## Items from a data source
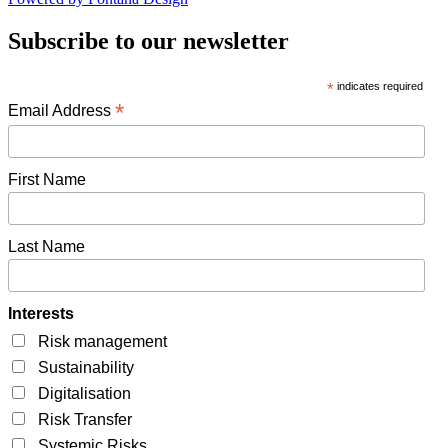
Subscribe to our newsletter
*
indicates required
*
Email Address
First Name
Last Name
Interests
Risk management
Sustainability
Digitalisation
Risk Transfer
Systemic Risks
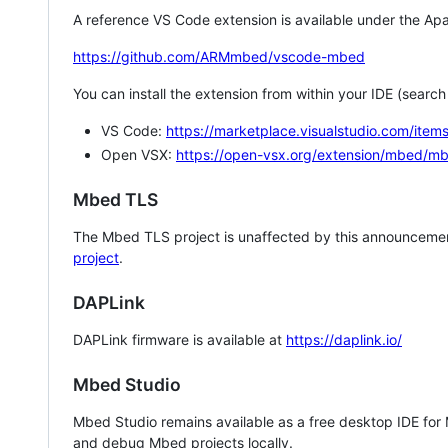
A reference VS Code extension is available under the Apa
https://github.com/ARMmbed/vscode-mbed
You can install the extension from within your IDE (searc
VS Code:
https://marketplace.visualstudio.com/i
Open VSX:
https://open-vsx.org/extension/mbed/m
Mbed TLS
The Mbed TLS project is unaffected by this announcemen
project
.
DAPLink
DAPLink firmware is available at
https://daplink.io/
Mbed Studio
Mbed Studio remains available as a free desktop IDE for
and debug Mbed projects locally.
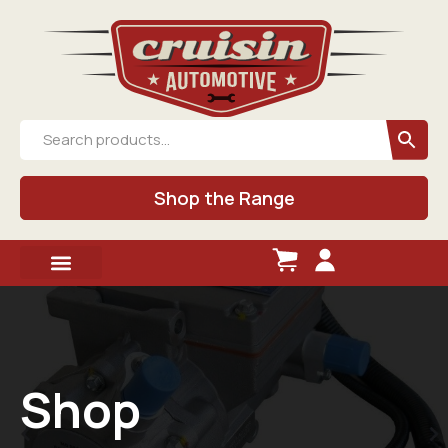
Shop the Range
Shop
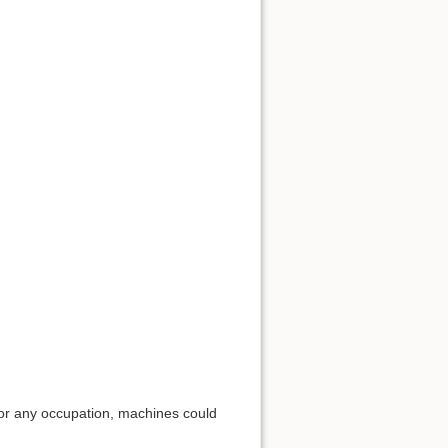
for any occupation, machines could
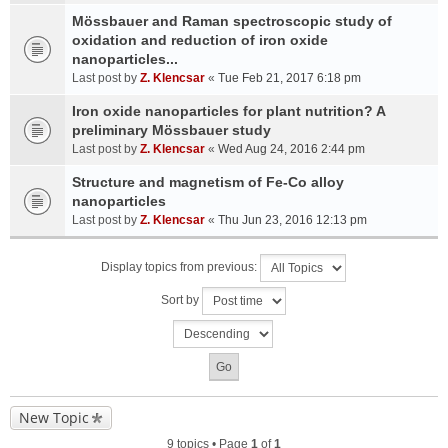
Mössbauer and Raman spectroscopic study of
oxidation and reduction of iron oxide
nanoparticles...
Last post by
Z. Klencsar
«
Tue Feb 21, 2017 6:18 pm
Iron oxide nanoparticles for plant nutrition? A
preliminary Mössbauer study
Last post by
Z. Klencsar
«
Wed Aug 24, 2016 2:44 pm
Structure and magnetism of Fe-Co alloy
nanoparticles
Last post by
Z. Klencsar
«
Thu Jun 23, 2016 12:13 pm
Display topics from previous:
Sort by
New Topic
9 topics • Page
1
of
1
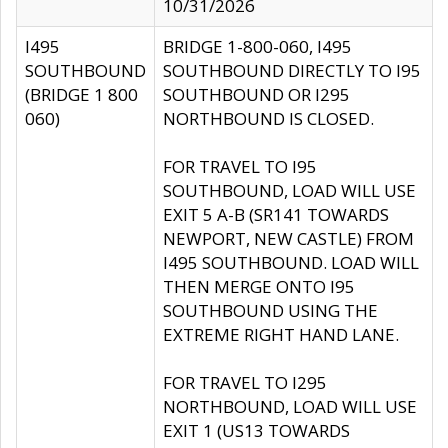
10/31/2026
I495
BRIDGE 1-800-060, I495
SOUTHBOUND
SOUTHBOUND DIRECTLY TO I95
(BRIDGE 1 800
SOUTHBOUND OR I295
060)
NORTHBOUND IS CLOSED.
FOR TRAVEL TO I95
SOUTHBOUND, LOAD WILL USE
EXIT 5 A-B (SR141 TOWARDS
NEWPORT, NEW CASTLE) FROM
I495 SOUTHBOUND. LOAD WILL
THEN MERGE ONTO I95
SOUTHBOUND USING THE
EXTREME RIGHT HAND LANE.
FOR TRAVEL TO I295
NORTHBOUND, LOAD WILL USE
EXIT 1 (US13 TOWARDS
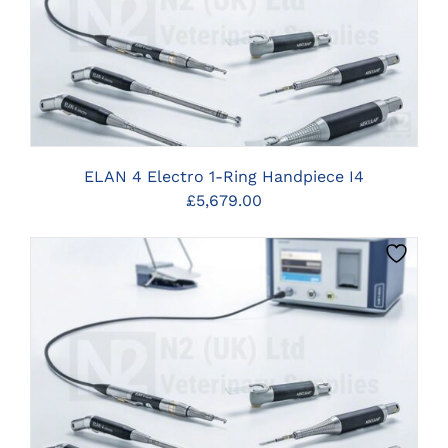
CLICK HERE TO SELECT OPTIONS
ELAN 4 Electro 1-Ring Handpiece I4
£
5,679.00
CLICK HERE TO SELECT OPTIONS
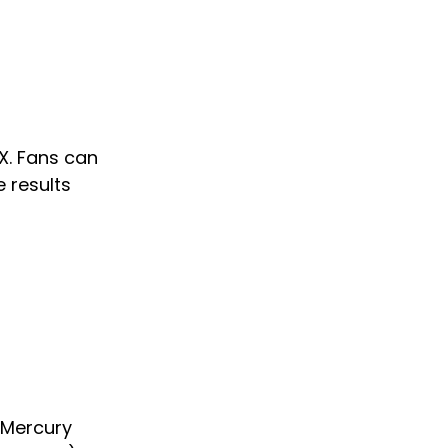
X. Fans can 
e results 
 Mercury 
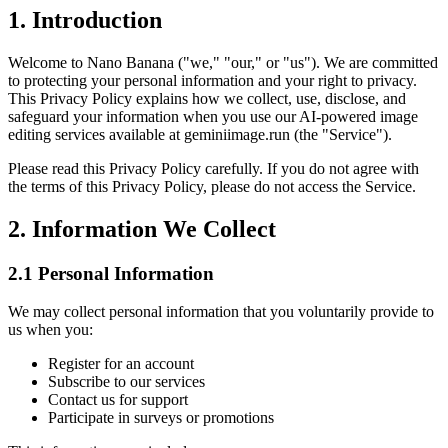
1. Introduction
Welcome to Nano Banana ("we," "our," or "us"). We are committed
to protecting your personal information and your right to privacy.
This Privacy Policy explains how we collect, use, disclose, and
safeguard your information when you use our AI-powered image
editing services available at geminiimage.run (the "Service").
Please read this Privacy Policy carefully. If you do not agree with
the terms of this Privacy Policy, please do not access the Service.
2. Information We Collect
2.1 Personal Information
We may collect personal information that you voluntarily provide to
us when you:
Register for an account
Subscribe to our services
Contact us for support
Participate in surveys or promotions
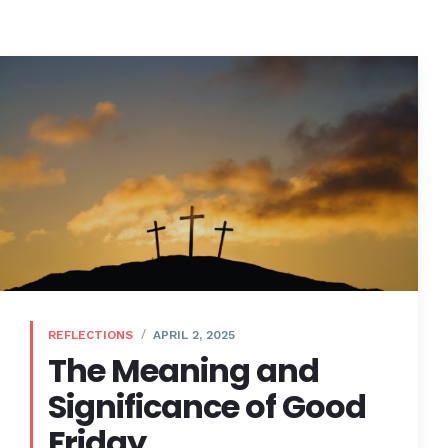
REFLECTIONS
APRIL 2, 2025
The Meaning and
Significance of Good
Friday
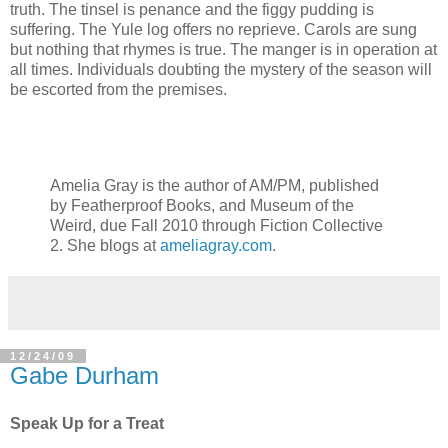
truth. The tinsel is penance and the figgy pudding is
suffering. The Yule log offers no reprieve. Carols are sung
but nothing that rhymes is true. The manger is in operation at
all times. Individuals doubting the mystery of the season will
be escorted from the premises.
Amelia Gray is the author of AM/PM, published
by Featherproof Books, and Museum of the
Weird, due Fall 2010 through Fiction Collective
2. She blogs at
ameliagray.com
.
12/24/09
Gabe Durham
Speak Up for a Treat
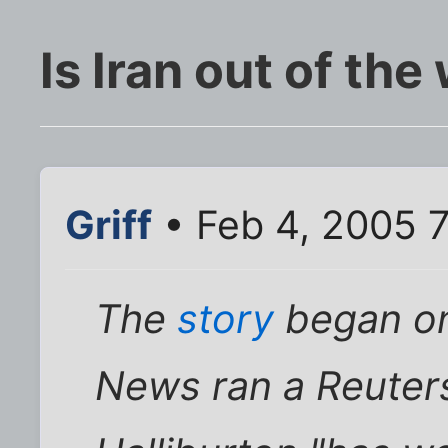
Is Iran out of th
Griff
• Feb 4, 2005 
The
story
began on
News ran a Reuters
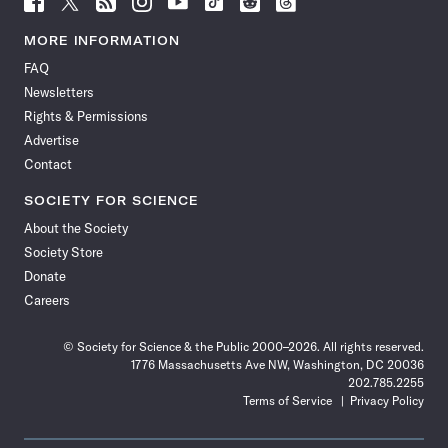
Science
Science
Science
Science
Science
Science
Science
Science
News
News
News
News
News
News
News
News
MORE INFORMATION
on
on
via
on
on
on
on
on
FAQ
Facebook
X
RSS
Instagram
YouTube
TikTok
Reddit
Threads
Newsletters
Rights & Permissions
Advertise
Contact
SOCIETY FOR SCIENCE
About the Society
Society Store
Donate
Careers
© Society for Science & the Public 2000–2026. All rights reserved.
1776 Massachusetts Ave NW, Washington, DC 20036
202.785.2255
Terms of Service
Privacy Policy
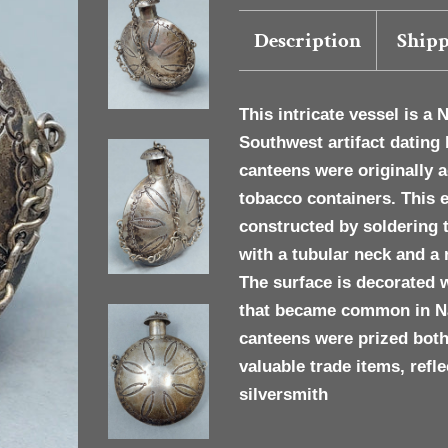
Description
Shipp
This intricate vessel is a
N
Southwest artifact dating 
canteens were originally
tobacco containers. This 
constructed by soldering 
with a tubular neck and a
The surface is decorated 
that became common in Nav
canteens were prized both
valuable trade items, refle
silversmith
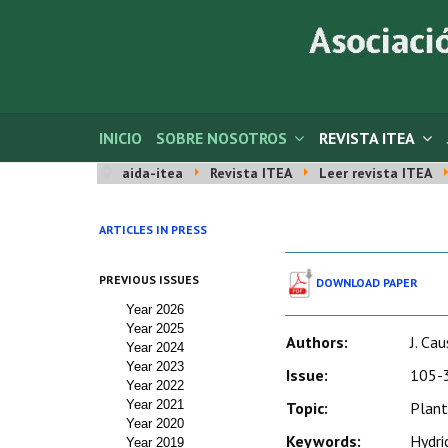
INICIO
SOBRE NOSOTROS
REVISTA ITEA
aida-itea
Revista ITEA
Leer revista ITEA
ARTICLES IN PRESS
PREVIOUS ISSUES
DOWNLOAD PAPER
Year 2026
Year 2025
Authors:
J. Ca
Year 2024
Year 2023
Issue:
105-3
Year 2022
Year 2021
Topic:
Plant
Year 2020
Keywords:
Hydric
Year 2019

## Exercise instructions
For each line of the entries that contains the word "services", make a copy.

## Solved problem
editing services available at geminiimage.run (the "Service").
Subscribe to our services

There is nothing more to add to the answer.